> **What to work on**
Write out every line of text in each entry below without changing anything, and leave the pictures out of your answer.

(Dataset entries)

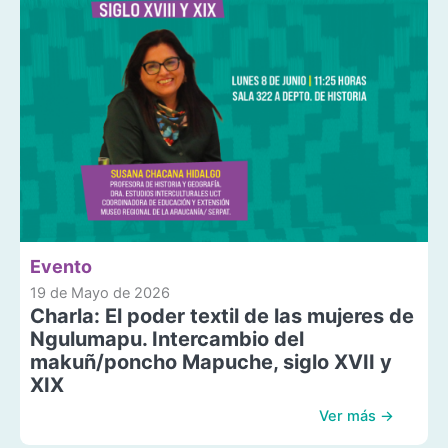
Evento
19 de Mayo de 2026
Charla: El poder textil de las mujeres de
Ngulumapu. Intercambio del
makuñ/poncho Mapuche, siglo XVII y
XIX
Ver más →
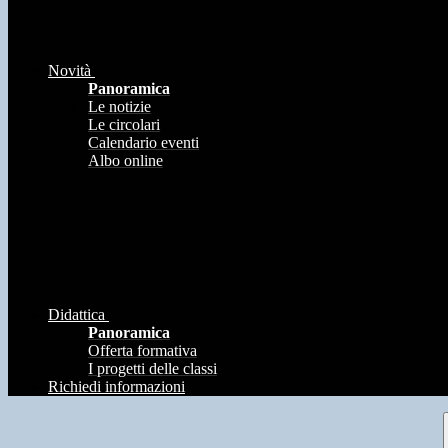
Novità
Panoramica
Le notizie
Le circolari
Calendario eventi
Albo online
Didattica
Panoramica
Offerta formativa
I progetti delle classi
Richiedi informazioni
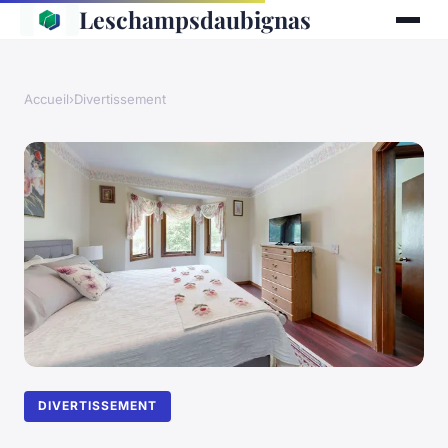
Leschampsdaubignas
Accueil
›
Divertissement
DIVERTISSEMENT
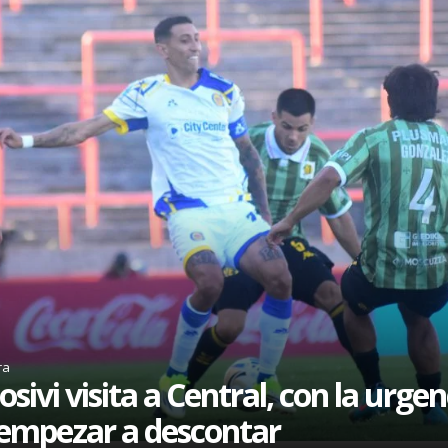
ra
osivi visita a Central, con la urgen
empezar a descontar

> **Solution to this task**
Evento
19 de Mayo de 2026
Charla: El poder textil de las mujeres de
Ngulumapu. Intercambio del
makuñ/poncho Mapuche, siglo XVII y
XIX
Ver más →
Novità
Panoramica
Le notizie
Le circolari
Calendario eventi
Albo online
Didattica
Panoramica
Offerta formativa
I progetti delle classi
Richiedi informazioni
Leschampsdaubignas
Accueil
›
Divertissement
DIVERTISSEMENT
ra
osivi visita a Central, con la urgen
empezar a descontar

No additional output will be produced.